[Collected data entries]
———

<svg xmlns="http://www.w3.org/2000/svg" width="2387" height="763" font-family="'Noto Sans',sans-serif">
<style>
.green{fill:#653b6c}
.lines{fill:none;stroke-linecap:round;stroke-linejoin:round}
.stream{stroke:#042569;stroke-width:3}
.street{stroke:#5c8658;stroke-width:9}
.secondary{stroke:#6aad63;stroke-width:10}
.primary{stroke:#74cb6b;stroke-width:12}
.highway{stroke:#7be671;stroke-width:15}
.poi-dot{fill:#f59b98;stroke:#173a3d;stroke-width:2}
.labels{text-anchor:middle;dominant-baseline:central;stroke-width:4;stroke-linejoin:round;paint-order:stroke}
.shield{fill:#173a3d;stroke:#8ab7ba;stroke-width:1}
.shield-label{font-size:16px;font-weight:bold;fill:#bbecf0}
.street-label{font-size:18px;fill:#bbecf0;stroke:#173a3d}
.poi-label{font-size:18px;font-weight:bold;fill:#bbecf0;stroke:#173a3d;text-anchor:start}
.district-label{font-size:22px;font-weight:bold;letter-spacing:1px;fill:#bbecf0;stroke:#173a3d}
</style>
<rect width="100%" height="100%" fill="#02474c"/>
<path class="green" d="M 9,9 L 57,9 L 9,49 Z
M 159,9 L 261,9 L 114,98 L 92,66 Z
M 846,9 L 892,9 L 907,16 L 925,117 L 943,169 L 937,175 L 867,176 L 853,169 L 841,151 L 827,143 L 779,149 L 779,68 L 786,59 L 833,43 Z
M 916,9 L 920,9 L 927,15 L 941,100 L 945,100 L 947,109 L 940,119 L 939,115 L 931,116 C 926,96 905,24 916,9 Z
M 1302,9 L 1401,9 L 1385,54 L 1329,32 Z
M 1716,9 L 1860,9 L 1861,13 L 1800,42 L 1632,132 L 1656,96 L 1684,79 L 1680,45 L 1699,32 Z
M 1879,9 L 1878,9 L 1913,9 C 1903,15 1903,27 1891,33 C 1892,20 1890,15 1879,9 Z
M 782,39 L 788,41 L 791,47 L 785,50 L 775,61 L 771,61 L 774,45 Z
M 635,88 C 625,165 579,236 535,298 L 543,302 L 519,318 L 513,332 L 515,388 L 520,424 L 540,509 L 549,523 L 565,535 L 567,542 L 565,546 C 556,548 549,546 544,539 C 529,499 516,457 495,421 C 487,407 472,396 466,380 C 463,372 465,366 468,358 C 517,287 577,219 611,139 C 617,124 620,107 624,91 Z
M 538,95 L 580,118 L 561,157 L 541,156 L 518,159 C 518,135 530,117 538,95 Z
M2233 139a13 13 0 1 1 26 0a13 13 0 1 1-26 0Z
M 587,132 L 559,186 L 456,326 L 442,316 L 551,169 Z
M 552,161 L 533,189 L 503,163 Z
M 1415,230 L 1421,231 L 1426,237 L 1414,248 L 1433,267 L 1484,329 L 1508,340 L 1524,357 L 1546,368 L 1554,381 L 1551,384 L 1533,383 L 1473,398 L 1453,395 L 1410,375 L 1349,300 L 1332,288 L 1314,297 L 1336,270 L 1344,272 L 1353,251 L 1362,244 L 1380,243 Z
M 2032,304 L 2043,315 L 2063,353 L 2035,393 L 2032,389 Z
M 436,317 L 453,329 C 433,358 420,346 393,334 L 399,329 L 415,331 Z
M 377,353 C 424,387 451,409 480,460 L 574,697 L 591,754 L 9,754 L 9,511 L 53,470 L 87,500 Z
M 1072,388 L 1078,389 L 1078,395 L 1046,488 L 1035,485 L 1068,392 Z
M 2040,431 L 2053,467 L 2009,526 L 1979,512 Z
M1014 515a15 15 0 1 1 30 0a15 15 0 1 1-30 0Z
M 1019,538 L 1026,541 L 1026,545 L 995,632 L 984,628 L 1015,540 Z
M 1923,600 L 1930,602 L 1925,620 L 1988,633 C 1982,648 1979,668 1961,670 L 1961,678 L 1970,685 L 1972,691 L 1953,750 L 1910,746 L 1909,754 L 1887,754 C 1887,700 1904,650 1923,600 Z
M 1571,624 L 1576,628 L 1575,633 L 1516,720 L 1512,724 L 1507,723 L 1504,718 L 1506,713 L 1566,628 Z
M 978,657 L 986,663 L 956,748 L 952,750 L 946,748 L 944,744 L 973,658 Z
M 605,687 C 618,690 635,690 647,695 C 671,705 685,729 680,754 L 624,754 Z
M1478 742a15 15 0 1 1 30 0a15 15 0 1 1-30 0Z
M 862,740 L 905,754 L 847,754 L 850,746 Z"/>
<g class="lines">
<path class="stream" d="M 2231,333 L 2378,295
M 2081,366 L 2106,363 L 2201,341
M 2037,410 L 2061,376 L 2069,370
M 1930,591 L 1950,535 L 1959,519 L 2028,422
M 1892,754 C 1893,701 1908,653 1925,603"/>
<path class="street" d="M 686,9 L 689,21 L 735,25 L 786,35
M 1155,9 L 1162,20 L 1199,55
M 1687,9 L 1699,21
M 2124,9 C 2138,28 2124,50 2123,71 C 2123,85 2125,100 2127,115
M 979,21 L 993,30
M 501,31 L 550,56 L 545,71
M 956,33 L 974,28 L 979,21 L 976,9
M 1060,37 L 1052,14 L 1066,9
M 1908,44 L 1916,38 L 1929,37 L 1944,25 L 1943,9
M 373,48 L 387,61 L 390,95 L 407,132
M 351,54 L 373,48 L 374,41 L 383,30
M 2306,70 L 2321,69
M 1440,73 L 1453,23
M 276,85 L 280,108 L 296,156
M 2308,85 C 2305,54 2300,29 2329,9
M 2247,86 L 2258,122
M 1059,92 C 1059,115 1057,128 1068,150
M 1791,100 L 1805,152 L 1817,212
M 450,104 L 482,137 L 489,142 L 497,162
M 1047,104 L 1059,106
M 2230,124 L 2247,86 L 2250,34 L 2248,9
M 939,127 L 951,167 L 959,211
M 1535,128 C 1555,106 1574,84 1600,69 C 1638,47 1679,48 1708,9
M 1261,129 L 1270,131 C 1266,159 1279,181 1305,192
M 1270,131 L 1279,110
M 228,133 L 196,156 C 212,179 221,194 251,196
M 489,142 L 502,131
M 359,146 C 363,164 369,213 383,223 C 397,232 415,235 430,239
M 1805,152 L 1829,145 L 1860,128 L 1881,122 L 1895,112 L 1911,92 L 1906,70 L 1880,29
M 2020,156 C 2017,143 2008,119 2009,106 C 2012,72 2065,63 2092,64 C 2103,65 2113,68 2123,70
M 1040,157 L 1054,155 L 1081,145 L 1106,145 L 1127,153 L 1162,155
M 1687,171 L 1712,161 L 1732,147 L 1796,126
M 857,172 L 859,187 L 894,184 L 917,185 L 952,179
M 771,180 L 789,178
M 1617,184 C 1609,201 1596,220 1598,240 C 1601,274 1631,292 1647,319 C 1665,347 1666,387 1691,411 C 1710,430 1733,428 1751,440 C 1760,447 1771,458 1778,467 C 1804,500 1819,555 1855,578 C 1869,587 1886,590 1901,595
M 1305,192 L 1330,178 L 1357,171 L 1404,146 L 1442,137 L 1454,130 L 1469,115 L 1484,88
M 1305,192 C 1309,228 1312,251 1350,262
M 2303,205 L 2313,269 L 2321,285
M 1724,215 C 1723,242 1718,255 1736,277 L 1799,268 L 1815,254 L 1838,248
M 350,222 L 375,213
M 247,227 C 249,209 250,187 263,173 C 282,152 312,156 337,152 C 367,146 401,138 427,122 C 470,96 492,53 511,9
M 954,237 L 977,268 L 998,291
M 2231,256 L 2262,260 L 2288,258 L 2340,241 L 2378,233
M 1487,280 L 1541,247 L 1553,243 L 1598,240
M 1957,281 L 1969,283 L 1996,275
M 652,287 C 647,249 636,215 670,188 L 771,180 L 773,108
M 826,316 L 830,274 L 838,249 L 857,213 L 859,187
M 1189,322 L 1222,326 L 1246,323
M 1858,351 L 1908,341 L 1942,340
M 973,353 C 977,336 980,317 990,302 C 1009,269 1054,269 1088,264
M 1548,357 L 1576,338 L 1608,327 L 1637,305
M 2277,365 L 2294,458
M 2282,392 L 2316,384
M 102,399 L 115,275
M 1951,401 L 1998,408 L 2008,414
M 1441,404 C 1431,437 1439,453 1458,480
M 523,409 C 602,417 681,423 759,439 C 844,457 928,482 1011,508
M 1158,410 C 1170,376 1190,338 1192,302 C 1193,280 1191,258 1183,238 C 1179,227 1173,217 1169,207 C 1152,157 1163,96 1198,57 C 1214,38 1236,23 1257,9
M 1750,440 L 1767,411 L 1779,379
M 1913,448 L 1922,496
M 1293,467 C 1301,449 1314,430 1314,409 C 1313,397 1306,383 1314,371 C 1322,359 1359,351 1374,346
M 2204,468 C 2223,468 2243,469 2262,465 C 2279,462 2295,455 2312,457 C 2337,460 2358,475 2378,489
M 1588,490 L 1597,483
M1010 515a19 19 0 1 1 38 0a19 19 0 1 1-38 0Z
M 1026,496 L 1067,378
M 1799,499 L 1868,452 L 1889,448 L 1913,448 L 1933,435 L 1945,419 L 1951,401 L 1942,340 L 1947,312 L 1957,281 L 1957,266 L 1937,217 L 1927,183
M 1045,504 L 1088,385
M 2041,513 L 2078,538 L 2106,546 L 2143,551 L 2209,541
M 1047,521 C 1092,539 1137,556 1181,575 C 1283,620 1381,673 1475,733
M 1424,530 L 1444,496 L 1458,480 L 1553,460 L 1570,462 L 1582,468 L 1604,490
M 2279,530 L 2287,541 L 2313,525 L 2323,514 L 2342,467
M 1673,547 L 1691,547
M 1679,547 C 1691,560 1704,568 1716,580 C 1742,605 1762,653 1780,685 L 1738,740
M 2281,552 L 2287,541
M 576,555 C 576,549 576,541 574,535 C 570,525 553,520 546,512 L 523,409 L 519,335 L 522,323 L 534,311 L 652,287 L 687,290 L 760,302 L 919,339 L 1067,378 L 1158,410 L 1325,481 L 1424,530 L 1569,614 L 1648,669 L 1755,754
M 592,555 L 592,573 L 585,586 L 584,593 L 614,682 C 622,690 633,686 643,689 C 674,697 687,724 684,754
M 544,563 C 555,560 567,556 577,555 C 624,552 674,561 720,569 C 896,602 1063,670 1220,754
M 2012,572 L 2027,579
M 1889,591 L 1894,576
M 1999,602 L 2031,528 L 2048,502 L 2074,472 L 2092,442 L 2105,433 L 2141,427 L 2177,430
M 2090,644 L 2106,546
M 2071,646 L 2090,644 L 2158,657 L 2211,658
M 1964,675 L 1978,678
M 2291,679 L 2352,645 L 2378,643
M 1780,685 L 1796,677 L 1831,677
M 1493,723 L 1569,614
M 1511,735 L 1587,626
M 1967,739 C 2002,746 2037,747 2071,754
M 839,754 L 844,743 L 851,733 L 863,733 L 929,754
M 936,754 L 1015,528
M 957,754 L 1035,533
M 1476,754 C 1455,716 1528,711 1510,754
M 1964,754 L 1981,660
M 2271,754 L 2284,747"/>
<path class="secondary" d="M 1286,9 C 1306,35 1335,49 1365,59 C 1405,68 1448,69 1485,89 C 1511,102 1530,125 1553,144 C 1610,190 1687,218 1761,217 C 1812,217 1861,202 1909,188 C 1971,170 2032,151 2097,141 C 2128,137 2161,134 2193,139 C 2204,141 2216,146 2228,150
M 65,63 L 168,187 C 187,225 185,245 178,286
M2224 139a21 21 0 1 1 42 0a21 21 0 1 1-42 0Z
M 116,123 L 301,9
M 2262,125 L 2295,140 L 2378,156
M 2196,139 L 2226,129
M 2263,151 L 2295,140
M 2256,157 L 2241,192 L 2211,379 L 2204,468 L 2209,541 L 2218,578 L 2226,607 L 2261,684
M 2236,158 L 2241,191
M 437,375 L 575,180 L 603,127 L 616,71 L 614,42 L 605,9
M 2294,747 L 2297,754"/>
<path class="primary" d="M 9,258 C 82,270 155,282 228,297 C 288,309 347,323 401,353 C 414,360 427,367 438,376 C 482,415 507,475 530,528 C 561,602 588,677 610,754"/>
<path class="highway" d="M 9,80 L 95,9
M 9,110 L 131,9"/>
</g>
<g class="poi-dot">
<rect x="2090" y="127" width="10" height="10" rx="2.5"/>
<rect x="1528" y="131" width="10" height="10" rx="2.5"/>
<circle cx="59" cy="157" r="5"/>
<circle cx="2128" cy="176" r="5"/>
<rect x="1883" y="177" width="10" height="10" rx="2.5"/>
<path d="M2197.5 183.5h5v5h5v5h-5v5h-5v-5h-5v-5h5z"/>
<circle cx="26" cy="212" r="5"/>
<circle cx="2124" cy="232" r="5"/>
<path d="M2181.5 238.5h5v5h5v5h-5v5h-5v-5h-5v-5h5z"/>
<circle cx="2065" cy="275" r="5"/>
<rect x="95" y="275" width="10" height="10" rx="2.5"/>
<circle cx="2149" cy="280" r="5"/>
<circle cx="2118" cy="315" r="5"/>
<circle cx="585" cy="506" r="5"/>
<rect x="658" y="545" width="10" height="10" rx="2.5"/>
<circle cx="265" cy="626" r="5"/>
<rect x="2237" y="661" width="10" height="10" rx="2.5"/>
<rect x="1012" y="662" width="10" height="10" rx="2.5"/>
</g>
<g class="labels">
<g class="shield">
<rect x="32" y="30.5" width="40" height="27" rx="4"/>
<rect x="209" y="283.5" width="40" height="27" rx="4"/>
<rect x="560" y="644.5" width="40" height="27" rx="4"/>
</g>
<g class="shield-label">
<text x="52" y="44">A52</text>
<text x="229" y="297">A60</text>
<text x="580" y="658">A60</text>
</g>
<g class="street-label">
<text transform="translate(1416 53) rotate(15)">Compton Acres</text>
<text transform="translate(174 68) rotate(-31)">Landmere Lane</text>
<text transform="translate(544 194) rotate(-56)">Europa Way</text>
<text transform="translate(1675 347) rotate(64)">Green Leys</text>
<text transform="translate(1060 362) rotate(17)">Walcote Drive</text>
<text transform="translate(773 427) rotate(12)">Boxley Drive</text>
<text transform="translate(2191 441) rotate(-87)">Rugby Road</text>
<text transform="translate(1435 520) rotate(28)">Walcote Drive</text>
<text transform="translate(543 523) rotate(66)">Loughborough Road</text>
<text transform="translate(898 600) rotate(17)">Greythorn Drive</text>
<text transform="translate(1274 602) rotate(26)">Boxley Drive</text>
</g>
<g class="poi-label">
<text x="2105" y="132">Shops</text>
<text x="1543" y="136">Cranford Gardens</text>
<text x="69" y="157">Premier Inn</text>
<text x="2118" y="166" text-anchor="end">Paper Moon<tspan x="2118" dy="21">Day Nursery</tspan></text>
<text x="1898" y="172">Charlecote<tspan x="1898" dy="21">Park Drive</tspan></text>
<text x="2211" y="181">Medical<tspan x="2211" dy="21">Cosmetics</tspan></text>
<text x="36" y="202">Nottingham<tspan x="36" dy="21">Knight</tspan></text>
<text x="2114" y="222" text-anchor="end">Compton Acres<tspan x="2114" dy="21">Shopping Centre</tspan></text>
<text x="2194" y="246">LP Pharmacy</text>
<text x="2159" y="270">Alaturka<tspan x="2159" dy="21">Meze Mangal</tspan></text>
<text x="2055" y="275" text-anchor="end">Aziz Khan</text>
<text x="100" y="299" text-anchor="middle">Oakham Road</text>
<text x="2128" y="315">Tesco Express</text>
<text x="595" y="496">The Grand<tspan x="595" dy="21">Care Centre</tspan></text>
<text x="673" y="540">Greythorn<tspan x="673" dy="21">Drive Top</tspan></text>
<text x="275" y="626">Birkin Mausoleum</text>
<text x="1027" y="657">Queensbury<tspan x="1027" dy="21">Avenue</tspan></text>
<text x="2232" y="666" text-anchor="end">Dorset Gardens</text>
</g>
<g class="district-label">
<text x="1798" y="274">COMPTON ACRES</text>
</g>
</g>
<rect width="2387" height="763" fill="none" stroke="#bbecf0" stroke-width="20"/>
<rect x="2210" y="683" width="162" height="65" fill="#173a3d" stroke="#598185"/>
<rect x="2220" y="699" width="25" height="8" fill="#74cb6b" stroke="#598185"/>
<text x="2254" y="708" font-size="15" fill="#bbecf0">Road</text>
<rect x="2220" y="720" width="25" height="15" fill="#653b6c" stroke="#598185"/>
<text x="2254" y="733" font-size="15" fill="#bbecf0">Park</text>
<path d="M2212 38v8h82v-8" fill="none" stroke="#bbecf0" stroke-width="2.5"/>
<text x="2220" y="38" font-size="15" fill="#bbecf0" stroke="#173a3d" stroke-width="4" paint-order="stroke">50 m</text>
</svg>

———

▶ **What you will do**
All that is needed is a number: how many lines in the data above contain the string "round".

▶ **Written response**
2